I have a conjecture that

$$\det \mathrm{Toep}(0,\dots,N)= (-1)^N N2^{N-1},$$

where $\mathrm{Toep}(0,\dots,N)$ is the symmetric Toeplitz matrix with first column is equal to $(0,\dots,N)$.

Does anyone have an idea about how to prove that?

Answer 1

One possible way is by using Schur's complement in the first $N$ rows and then induction. $N = 2$ is easily verifiable. Now let $A_N$ be your matrix, given $N$. Then $A_{N-1}$ is precisely the $N \times N$ sub matrix of $A_N$ formed by the first $N$ rows and $N$ columns . Schur's complement tells us that:

$$\det A_N = \det A_{N-1} \det(- v A_{N-1}^{-1} v^t) = (-1) v A_{N-1}^{-1} v^t \det A_{N-1} $$ where $v = (N,N-1,\ldots,1)$ is the last row of $A_N$, excluding the zero. Now to calculate $A_{N-1}^{-1} v^t$ let us do a trick.
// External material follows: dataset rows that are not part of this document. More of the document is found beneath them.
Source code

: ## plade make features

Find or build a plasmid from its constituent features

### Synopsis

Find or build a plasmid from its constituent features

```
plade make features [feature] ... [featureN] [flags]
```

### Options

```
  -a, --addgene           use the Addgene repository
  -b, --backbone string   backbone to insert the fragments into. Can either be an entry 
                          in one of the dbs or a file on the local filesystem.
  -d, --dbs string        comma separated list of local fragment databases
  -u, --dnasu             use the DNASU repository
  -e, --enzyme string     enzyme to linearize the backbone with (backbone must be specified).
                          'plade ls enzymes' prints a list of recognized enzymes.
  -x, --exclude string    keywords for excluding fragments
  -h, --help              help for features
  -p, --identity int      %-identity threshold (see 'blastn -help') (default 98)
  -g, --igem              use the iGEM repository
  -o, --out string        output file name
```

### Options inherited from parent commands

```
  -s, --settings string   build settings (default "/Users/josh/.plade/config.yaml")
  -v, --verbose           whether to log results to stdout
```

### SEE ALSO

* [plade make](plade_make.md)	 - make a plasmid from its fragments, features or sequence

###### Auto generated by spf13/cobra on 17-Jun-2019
If $A_{N-1}^{-1} v^t = x^t$, then $x^t$ is the solution to the linear system $A_{N-1} x^t = v^t$. Since the first and last elements of each row of $A_{N-1}$ add to $N-1$, it is not hard to see that $$x = \left(\frac{1}{N-1},0,0,\ldots,0,\frac{N}{N-1}\right)$$ does the job, therefore $v A_{N-1}^{-1} v^t = 2N/N-1$. Supposing that your conjecture is valid until $N-1$ then $$\det A_N = (-1) v A_{N-1}^{-1} v^t \det A_{N-1} = (-1) \frac{2N}{N-1} (-1)^{N-1} (N-1) 2^{N-2},$$ which is the desired formula.